Il calcio, si sa, sa essere crudele. Il ritorno di Vincenzo Pacino sulla panchina del Corigliano, chiamato a sostituire mister Alberto Aita per lo sprint finale, doveva essere la scintilla per accendere la corsa playoff. Invece, il triplice fischio della sfida contro il Bisignano lascia in dote solo amaro in bocca e una classifica che, pur restando corta, si fa maledettamente complicata.

Un “jolly” sprecato – Era la domenica delle grandi occasioni. Con la sconfitta dell’Altomonte RC e il pareggio del Cassano Sybaris, una vittoria avrebbe proiettato il Corigliano in piena zona nobile. Il vantaggio iniziale sembrava aver incanalato la gara sui binari giusti, ma la gestione del match è sfuggita di mano ai padroni di casa. Un pareggio ospite contestatissimo, con il portiere De Luca su tutte le furie per una palla che, a detta dei locali, non avrebbe varcato la linea, e la beffa finale hanno confezionato la “doccia fredda”.

Le parole di Mister Pacino – A fine gara, il tecnico non nasconde l’amarezza per un esordio che immaginava diverso: «Sicuramente quello che non ha funzionato è stato il giro palla. Una volta passati in vantaggio, non siamo stati capaci di mantenere i nervi saldi. Troppa confusione e abbiamo subito un gol su segnalazione dell’assistente che ha visto la palla dentro.» Pacino analizza con lucidità le carenze strutturali della prestazione, pur difendendo l’impegno dei suoi: «Nel secondo tempo abbiamo cercato di schiacciare l’avversario, ma senza la necessaria lucidità. Se avessimo concretizzato le 3-4 occasioni nitide create sotto porta, ora parleremmo di un altro risultato. Mi dispiace per il pubblico, ma ai ragazzi non posso rimproverare l’impegno, ce l’hanno messa tutta fino alla fine.»

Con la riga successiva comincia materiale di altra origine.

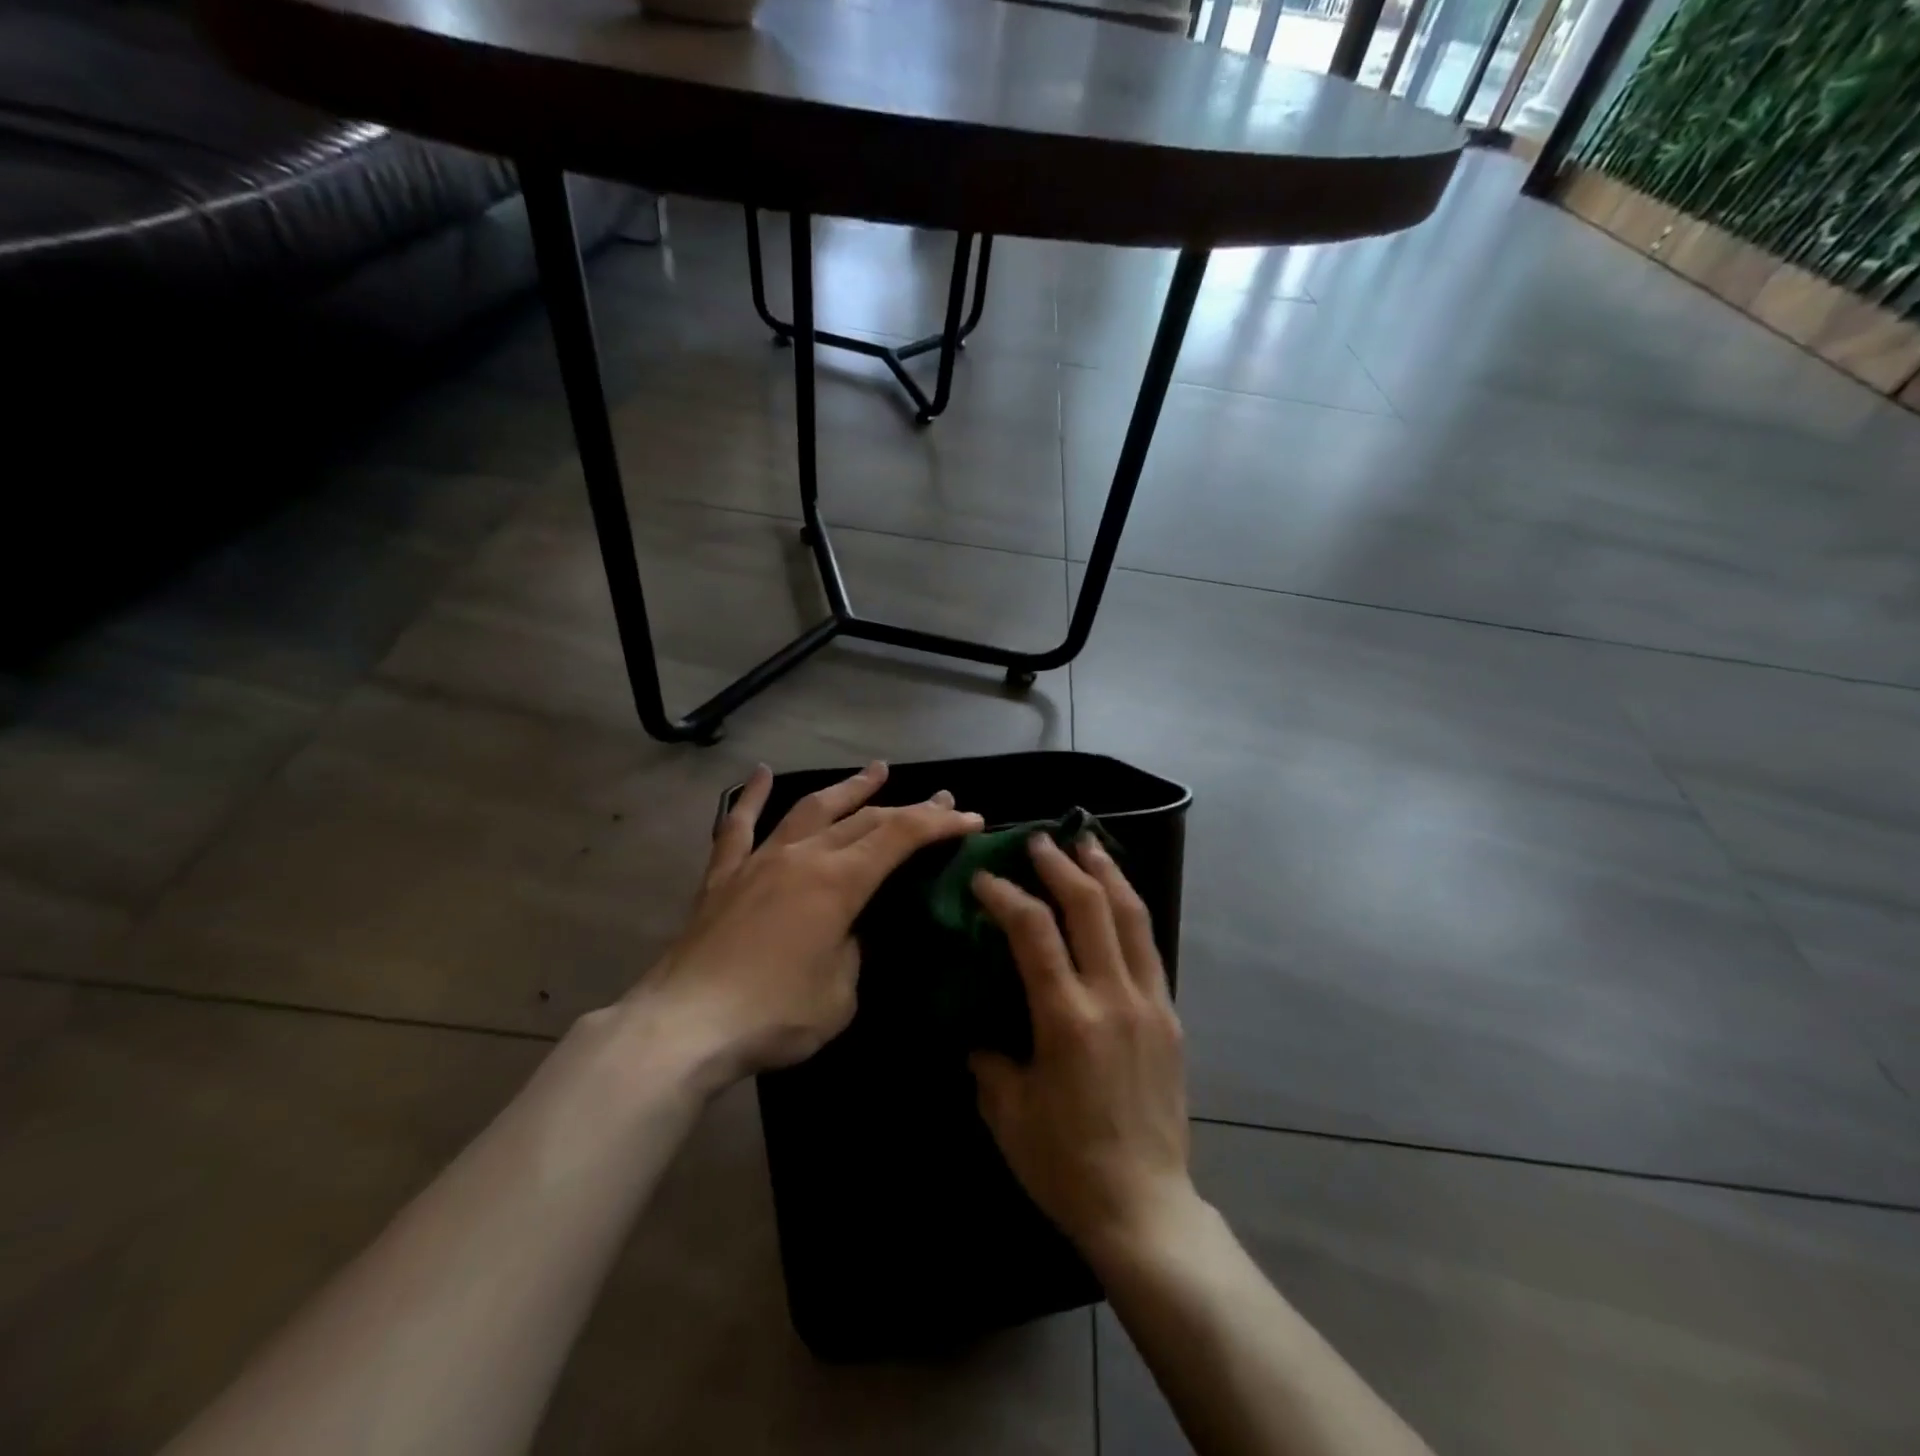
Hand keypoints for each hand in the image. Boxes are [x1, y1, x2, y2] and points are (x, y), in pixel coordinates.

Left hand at [633, 761, 981, 1091]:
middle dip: (908, 806)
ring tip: (876, 769)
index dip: (939, 823)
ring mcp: (759, 861)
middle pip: (864, 818)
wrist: (685, 1026)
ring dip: (848, 788)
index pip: (900, 837)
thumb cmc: (773, 1015)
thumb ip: (853, 952)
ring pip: (811, 809)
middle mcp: (803, 857)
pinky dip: (751, 797)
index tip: (969, 817)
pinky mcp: (723, 877)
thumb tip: (846, 933)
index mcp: (839, 882)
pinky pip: (738, 826)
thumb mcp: (840, 995)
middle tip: (940, 798)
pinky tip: (760, 773)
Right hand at [969, 835, 1199, 1264]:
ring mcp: (1149, 1003)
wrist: (1145, 1207)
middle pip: (1090, 908)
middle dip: (1061, 865)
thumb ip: (988, 1057)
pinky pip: (1149, 947)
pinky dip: (1129, 911)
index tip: (984, 878)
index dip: (1006, 896)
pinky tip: (1116, 898)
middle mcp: (1113, 998)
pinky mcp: (1169, 1017)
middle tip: (1039, 840)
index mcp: (1068, 1020)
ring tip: (1088, 843)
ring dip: (1106, 873)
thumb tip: (978, 1027)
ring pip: (1131, 917)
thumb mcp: (1007, 1112)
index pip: (1034, 933)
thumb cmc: (1065, 1164)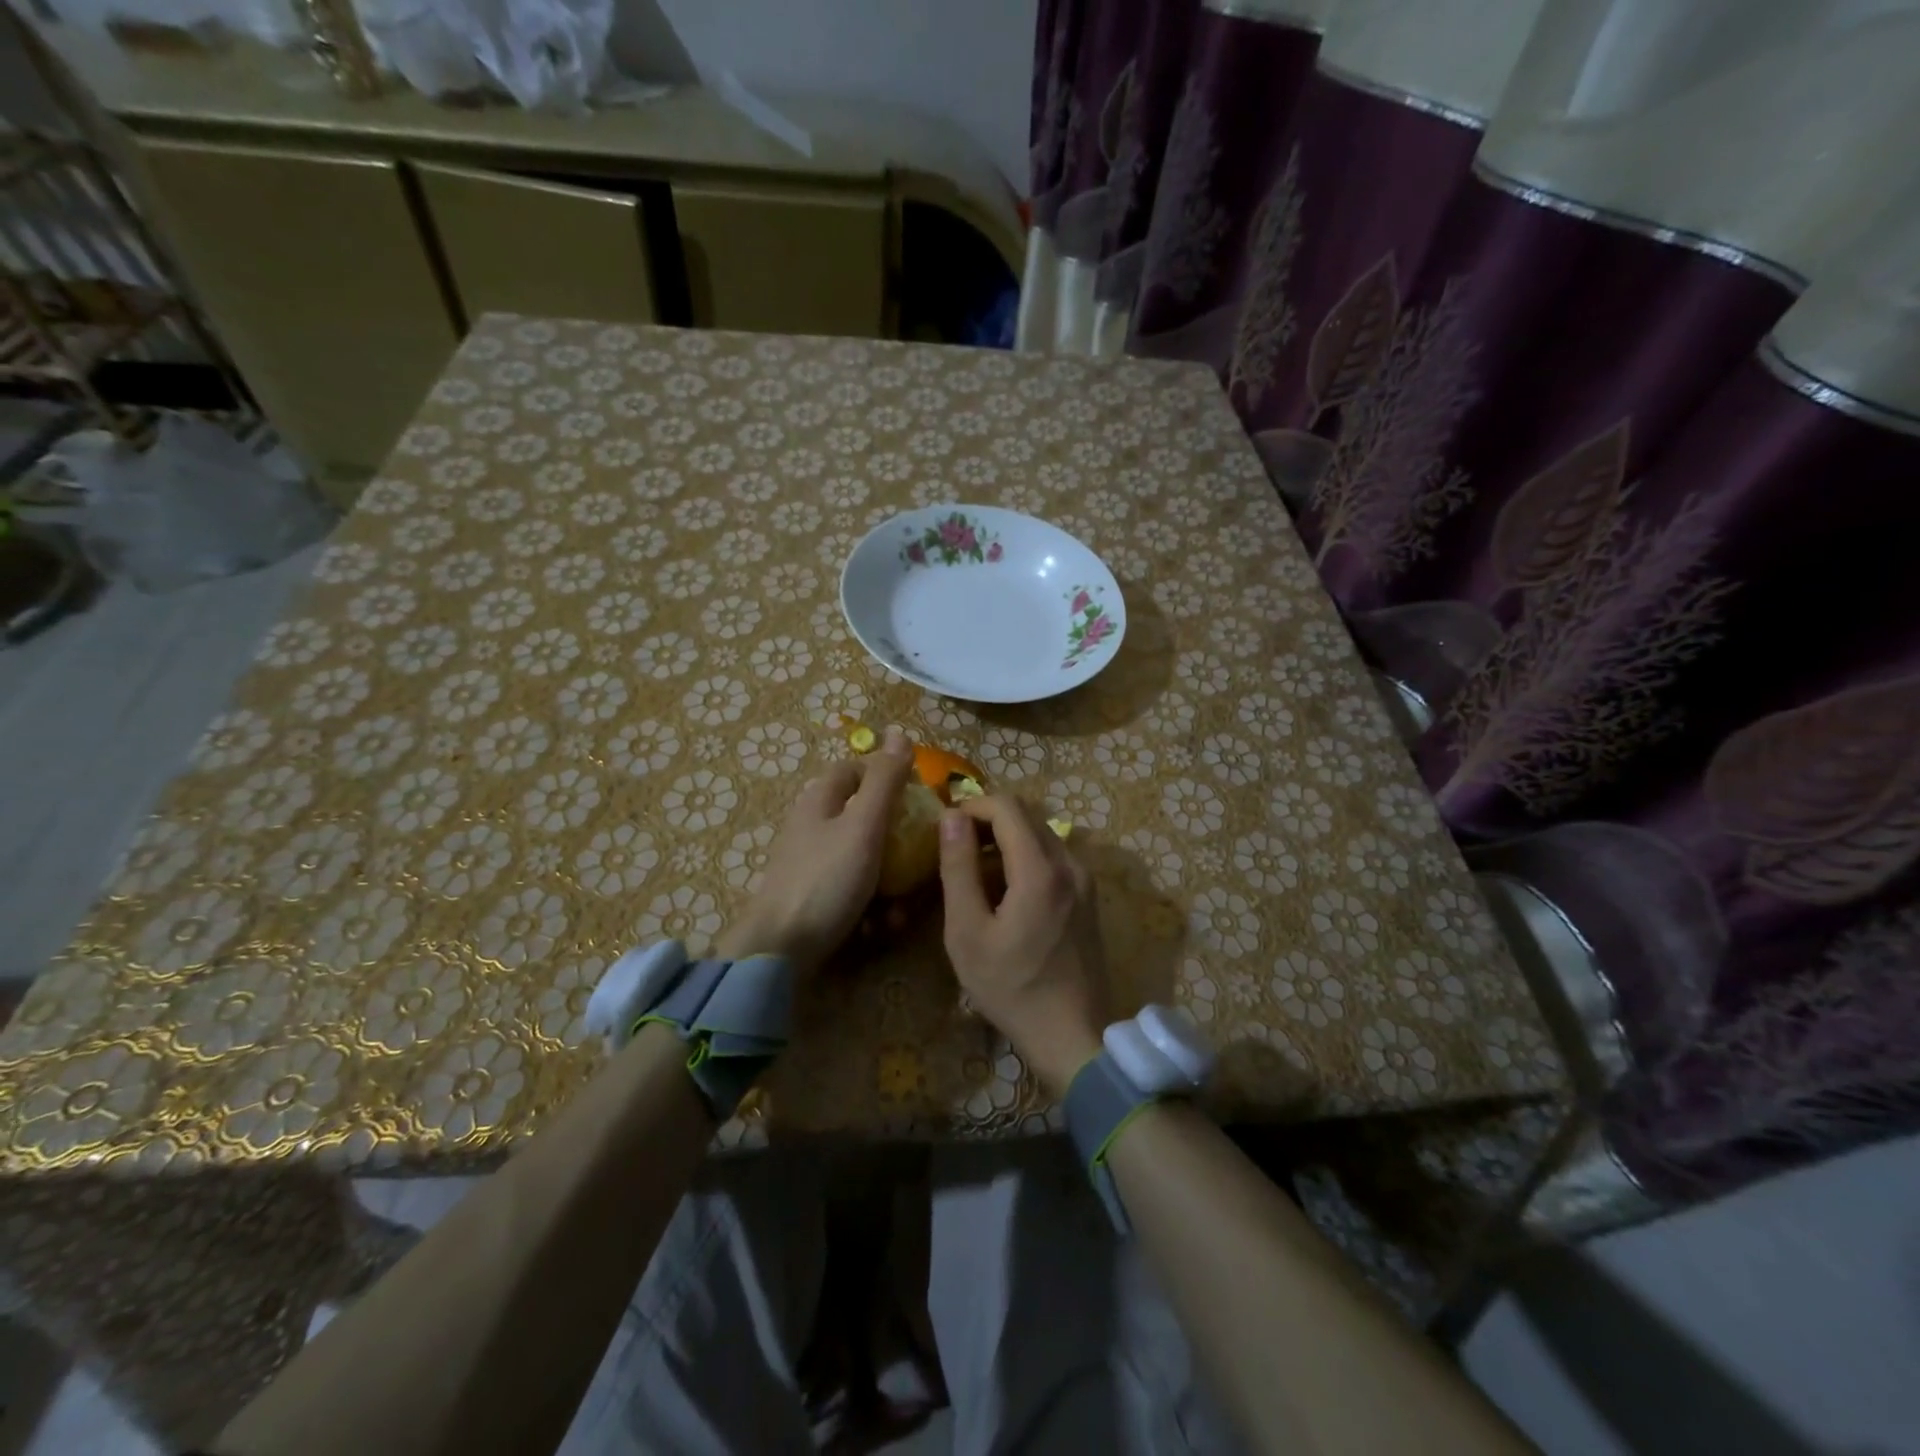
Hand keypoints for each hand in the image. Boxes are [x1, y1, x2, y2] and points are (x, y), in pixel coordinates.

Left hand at [717, 728, 913, 976]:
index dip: (884, 775)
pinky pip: (849, 891)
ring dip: (887, 880)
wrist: (779, 951)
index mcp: (819, 801)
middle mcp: (810, 827)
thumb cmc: (826, 880)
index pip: (852, 770)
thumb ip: (884, 781)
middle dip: (894, 838)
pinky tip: (880, 926)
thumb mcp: (863, 826)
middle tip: (919, 855)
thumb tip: (898, 730)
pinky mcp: (810, 899)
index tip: (916, 797)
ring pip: (860, 859)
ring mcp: (808, 865)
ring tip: (902, 907)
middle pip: (860, 817)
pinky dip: (869, 905)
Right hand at [939, 795, 1110, 1096]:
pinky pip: (1053, 856)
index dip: (972, 805)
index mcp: (1040, 869)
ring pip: (1041, 833)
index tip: (945, 826)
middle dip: (987, 819)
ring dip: (1006, 837)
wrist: (1074, 1036)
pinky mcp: (1088, 896)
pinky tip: (1005, 889)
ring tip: (974, 869)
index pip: (1007, 806)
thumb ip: (958, 869)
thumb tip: (952, 818)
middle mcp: (1070, 863)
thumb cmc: (1012, 988)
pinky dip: (1025, 856)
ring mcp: (1085, 879)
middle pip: (1027, 815)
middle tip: (955, 846)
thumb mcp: (968, 932)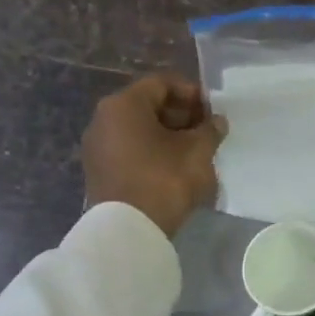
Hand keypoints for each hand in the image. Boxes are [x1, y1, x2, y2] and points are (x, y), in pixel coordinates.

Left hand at [83, 74, 223, 237]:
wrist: (128, 231)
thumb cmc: (164, 181)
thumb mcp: (196, 152)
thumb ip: (209, 131)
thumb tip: (217, 122)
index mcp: (124, 105)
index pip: (161, 84)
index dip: (191, 93)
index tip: (213, 110)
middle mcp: (104, 119)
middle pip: (148, 106)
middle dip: (181, 115)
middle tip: (207, 131)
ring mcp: (98, 147)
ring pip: (139, 130)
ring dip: (169, 136)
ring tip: (195, 151)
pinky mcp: (100, 171)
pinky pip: (130, 150)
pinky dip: (153, 152)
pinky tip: (175, 168)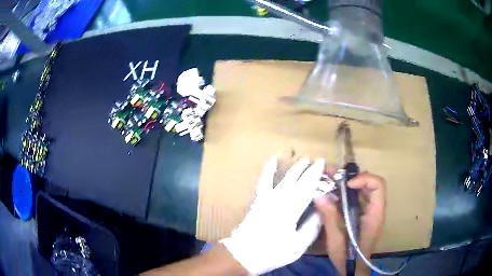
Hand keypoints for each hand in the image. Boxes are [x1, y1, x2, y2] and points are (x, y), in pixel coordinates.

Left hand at [220, 157, 324, 274]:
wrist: (244, 254)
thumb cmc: (273, 252)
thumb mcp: (298, 245)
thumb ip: (312, 227)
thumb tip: (321, 210)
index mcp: (292, 209)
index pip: (307, 186)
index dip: (316, 174)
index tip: (323, 163)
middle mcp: (280, 199)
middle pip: (296, 179)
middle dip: (307, 169)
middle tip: (317, 161)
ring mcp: (267, 198)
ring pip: (283, 177)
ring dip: (294, 168)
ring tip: (303, 160)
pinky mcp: (258, 200)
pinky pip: (264, 181)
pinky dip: (268, 169)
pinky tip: (272, 159)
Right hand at [314, 172, 385, 275]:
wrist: (354, 268)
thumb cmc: (348, 256)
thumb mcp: (336, 238)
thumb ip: (329, 216)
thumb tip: (318, 195)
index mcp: (374, 214)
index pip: (378, 185)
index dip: (363, 179)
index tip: (346, 184)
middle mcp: (375, 209)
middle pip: (370, 184)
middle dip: (352, 177)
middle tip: (333, 176)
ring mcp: (370, 212)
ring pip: (364, 190)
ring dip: (348, 184)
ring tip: (330, 180)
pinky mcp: (364, 215)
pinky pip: (358, 198)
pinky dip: (347, 194)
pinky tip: (333, 196)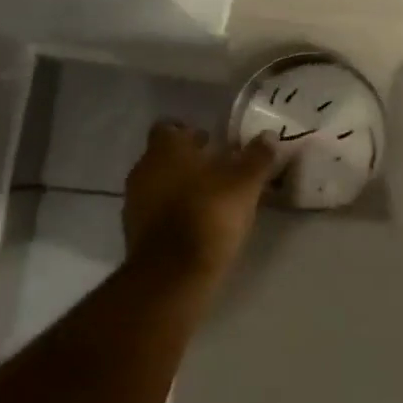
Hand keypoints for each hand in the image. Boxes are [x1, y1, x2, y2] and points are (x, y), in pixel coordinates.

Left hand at [122, 121, 275, 281]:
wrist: (172, 275)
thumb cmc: (209, 214)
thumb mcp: (245, 183)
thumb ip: (257, 157)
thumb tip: (268, 136)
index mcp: (165, 150)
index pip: (170, 128)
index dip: (189, 132)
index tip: (211, 141)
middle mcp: (144, 170)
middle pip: (164, 157)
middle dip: (189, 161)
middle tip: (219, 168)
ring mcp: (134, 203)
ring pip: (160, 184)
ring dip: (181, 187)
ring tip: (212, 197)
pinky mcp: (134, 234)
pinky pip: (157, 212)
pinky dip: (174, 212)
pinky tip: (198, 222)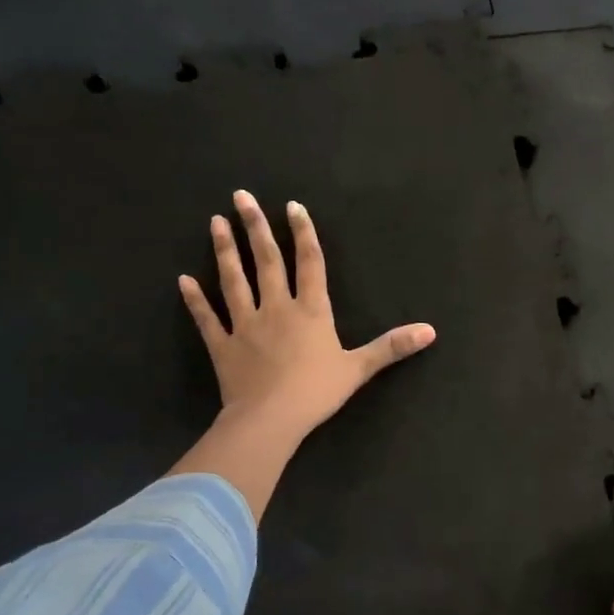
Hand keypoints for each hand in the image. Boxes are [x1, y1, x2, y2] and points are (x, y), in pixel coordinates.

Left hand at [178, 190, 436, 442]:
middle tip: (241, 195)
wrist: (270, 419)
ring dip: (225, 250)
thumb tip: (430, 331)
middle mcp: (277, 308)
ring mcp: (245, 325)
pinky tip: (183, 279)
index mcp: (311, 311)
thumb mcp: (359, 368)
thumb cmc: (317, 392)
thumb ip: (391, 347)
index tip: (292, 207)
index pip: (309, 263)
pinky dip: (195, 300)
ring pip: (233, 280)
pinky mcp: (222, 346)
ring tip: (215, 221)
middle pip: (267, 261)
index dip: (303, 233)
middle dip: (256, 227)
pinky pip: (207, 318)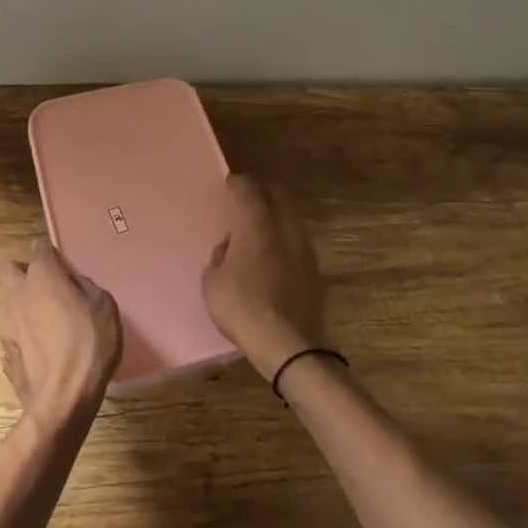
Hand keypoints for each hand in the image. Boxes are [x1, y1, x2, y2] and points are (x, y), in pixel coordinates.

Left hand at [0, 237, 121, 432]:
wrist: (61, 399)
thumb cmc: (88, 344)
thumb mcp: (103, 305)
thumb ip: (84, 286)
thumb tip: (72, 283)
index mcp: (41, 275)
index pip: (40, 248)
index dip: (51, 253)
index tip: (62, 264)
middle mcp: (16, 292)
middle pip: (10, 268)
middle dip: (22, 270)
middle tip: (45, 285)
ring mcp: (5, 323)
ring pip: (7, 300)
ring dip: (21, 303)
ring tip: (43, 319)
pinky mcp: (4, 352)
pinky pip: (11, 331)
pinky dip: (22, 333)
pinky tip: (39, 347)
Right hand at [202, 174, 326, 379]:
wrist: (288, 345)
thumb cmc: (242, 306)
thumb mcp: (212, 281)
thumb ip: (220, 256)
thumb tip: (230, 248)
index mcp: (256, 222)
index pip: (249, 187)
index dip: (238, 182)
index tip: (230, 183)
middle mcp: (284, 226)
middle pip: (276, 194)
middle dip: (261, 191)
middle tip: (246, 198)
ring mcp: (304, 247)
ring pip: (290, 216)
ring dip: (276, 214)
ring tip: (260, 227)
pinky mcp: (315, 269)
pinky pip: (297, 240)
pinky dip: (285, 237)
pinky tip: (274, 253)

Il calendario è una salita ripida – Con soli 270 minuti ancora da giocare, il margine d’errore è ridotto a zero. Il calendario, però, non è benevolo, il prossimo ostacolo si chiama PLM Morrone, la nuova capolista del torneo, prima della chiusura interna contro il Sersale e l’ultima gara ad Amantea.Sulle reali possibilità di agganciare i playoff, Pacino resta cauto ma battagliero: «Percentuali? Non è facile dirlo. Tutto dipende da come affronteremo queste sfide. Forse per qualcuno l’obiettivo è così alto da creare un blocco mentale in partita, ma andremo a giocarcela con la PLM Morrone a testa alta. Dobbiamo cercare di raccogliere tutti i punti possibili e provarci fino alla fine. La matematica non ci condanna ancora.»

Il Corigliano esce dal campo con le ossa rotte ma con la consapevolezza che, in un campionato così imprevedibile, l’ultima parola non è ancora stata detta. Certo è che, se prima era difficile, ora ancora di più.